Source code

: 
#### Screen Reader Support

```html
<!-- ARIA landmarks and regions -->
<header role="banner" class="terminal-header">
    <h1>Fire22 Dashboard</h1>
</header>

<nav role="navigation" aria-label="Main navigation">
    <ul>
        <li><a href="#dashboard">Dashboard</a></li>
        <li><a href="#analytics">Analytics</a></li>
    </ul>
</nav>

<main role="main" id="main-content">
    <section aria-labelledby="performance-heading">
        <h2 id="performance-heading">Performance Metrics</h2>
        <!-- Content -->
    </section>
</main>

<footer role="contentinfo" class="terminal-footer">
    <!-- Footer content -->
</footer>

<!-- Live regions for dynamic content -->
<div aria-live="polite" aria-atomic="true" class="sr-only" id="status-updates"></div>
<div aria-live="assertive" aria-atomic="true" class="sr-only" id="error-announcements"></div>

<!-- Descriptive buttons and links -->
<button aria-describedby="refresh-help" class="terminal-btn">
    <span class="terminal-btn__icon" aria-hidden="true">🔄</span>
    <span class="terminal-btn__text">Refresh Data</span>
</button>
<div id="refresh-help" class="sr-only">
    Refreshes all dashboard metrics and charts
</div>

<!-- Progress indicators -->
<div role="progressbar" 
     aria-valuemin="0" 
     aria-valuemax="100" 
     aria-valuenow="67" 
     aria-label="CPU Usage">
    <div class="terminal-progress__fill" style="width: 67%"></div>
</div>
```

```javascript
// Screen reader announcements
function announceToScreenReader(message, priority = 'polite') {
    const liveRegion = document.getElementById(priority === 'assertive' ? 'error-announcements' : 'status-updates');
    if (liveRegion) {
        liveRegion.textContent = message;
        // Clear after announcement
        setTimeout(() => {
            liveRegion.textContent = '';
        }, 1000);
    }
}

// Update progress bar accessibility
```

■ ■ ■ ■ ■

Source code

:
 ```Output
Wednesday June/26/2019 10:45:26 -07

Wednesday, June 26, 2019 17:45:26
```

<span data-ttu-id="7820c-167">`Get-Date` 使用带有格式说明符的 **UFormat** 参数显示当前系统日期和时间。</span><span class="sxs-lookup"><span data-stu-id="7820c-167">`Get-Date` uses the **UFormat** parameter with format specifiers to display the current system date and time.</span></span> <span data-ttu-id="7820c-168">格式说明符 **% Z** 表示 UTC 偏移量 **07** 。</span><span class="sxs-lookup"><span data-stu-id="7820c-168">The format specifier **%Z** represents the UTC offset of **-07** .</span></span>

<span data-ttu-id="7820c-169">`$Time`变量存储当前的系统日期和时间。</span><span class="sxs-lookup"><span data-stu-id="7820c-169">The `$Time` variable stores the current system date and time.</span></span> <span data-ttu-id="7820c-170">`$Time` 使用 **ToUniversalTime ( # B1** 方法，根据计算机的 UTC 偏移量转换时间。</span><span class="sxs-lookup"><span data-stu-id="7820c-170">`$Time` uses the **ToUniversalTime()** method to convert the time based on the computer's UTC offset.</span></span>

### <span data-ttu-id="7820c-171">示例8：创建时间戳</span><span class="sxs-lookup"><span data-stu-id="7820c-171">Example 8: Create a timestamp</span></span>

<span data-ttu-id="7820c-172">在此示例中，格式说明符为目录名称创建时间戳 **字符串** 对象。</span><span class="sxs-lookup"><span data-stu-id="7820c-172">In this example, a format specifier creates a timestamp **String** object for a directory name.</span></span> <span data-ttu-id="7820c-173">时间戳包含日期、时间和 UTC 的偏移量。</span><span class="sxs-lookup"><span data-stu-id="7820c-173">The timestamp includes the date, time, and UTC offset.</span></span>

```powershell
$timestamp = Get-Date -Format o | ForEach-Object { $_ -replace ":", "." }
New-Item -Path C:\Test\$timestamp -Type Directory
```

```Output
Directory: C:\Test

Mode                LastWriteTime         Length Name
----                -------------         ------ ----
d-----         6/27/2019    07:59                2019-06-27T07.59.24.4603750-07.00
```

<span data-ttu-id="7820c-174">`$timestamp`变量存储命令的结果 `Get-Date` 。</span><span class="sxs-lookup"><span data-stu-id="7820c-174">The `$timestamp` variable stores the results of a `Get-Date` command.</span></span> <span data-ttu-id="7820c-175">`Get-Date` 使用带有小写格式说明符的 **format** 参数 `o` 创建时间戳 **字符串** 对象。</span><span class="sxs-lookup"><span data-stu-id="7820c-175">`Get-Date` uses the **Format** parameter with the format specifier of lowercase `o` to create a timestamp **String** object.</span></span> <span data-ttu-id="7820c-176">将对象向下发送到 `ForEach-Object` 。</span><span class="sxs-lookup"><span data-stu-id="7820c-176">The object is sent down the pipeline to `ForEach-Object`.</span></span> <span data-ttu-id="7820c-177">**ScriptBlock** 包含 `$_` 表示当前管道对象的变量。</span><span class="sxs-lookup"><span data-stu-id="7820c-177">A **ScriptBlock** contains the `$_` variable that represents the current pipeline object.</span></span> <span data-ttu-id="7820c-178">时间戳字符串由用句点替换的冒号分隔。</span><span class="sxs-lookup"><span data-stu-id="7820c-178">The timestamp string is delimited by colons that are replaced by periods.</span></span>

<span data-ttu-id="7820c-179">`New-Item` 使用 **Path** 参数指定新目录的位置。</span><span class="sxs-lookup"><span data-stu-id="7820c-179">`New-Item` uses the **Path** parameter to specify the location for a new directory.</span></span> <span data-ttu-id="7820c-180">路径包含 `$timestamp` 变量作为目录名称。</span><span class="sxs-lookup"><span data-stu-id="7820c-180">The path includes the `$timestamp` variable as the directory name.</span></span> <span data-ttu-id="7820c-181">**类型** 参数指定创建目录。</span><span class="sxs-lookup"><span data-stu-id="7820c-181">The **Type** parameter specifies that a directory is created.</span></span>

■ ■ ■ ■ ■

- **What you will do**: Copy out each line of the data containing the string "only".

- **Output for this task**:
<div aria-live="polite" aria-atomic="true" class="sr-only" id="status-updates"></div>
<div aria-live="assertive" aria-atomic="true" class="sr-only" id="error-announcements"></div>
<div id="refresh-help" class="sr-only">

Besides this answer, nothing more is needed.